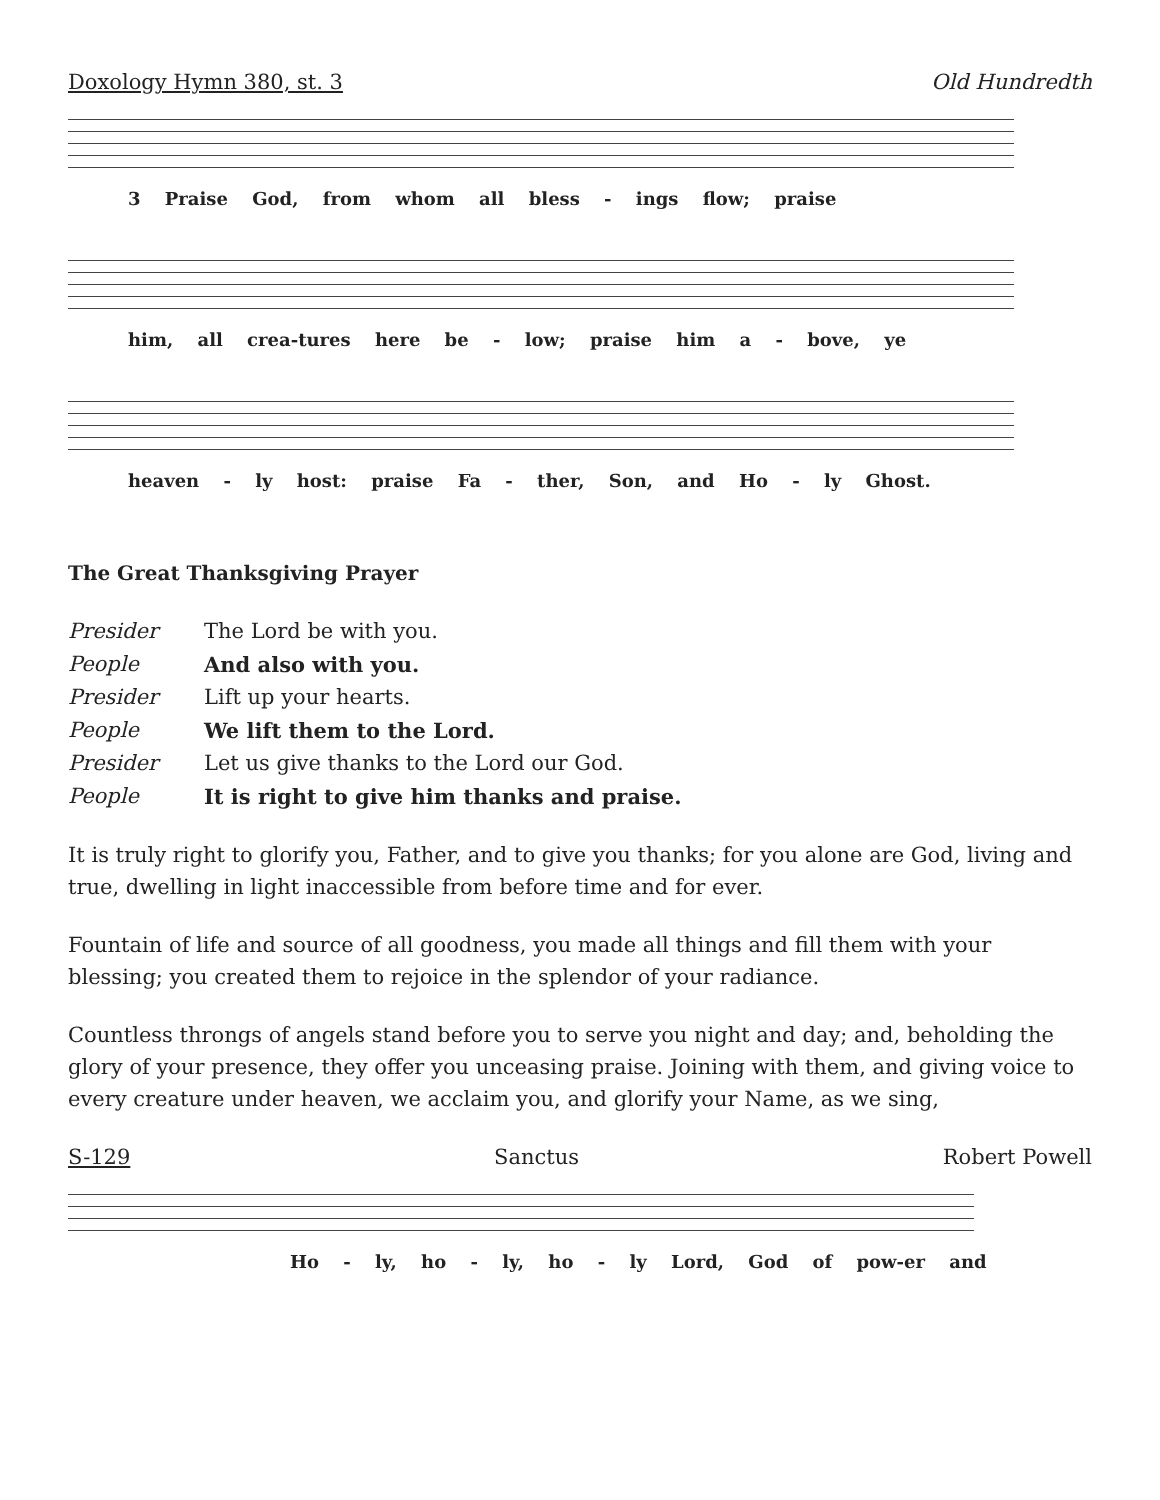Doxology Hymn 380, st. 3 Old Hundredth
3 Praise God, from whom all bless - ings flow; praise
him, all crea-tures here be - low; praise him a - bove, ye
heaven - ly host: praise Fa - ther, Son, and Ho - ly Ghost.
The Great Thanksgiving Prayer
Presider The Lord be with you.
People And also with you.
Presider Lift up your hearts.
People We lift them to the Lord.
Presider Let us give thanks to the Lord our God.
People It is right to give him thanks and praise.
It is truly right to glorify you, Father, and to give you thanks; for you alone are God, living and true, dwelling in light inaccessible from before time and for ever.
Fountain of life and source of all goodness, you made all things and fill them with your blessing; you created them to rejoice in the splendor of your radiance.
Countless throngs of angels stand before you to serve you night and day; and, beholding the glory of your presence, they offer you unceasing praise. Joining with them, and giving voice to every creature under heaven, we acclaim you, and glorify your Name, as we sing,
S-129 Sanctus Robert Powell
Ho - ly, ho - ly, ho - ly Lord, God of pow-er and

### WHAT TO DO
Reproduce all the records verbatim, excluding images.

### ANSWER TO THIS PROBLEM
Doxology Hymn 380, st. 3 Old Hundredth
3 Praise God, from whom all bless - ings flow; praise
him, all crea-tures here be - low; praise him a - bove, ye
heaven - ly host: praise Fa - ther, Son, and Ho - ly Ghost.
The Great Thanksgiving Prayer
Presider The Lord be with you.
People And also with you.
Presider Lift up your hearts.
People We lift them to the Lord.
Presider Let us give thanks to the Lord our God.
People It is right to give him thanks and praise.
It is truly right to glorify you, Father, and to give you thanks; for you alone are God, living and true, dwelling in light inaccessible from before time and for ever.
Fountain of life and source of all goodness, you made all things and fill them with your blessing; you created them to rejoice in the splendor of your radiance.
Countless throngs of angels stand before you to serve you night and day; and, beholding the glory of your presence, they offer you unceasing praise. Joining with them, and giving voice to every creature under heaven, we acclaim you, and glorify your Name, as we sing,
S-129 Sanctus Robert Powell
Ho - ly, ho - ly, ho - ly Lord, God of pow-er and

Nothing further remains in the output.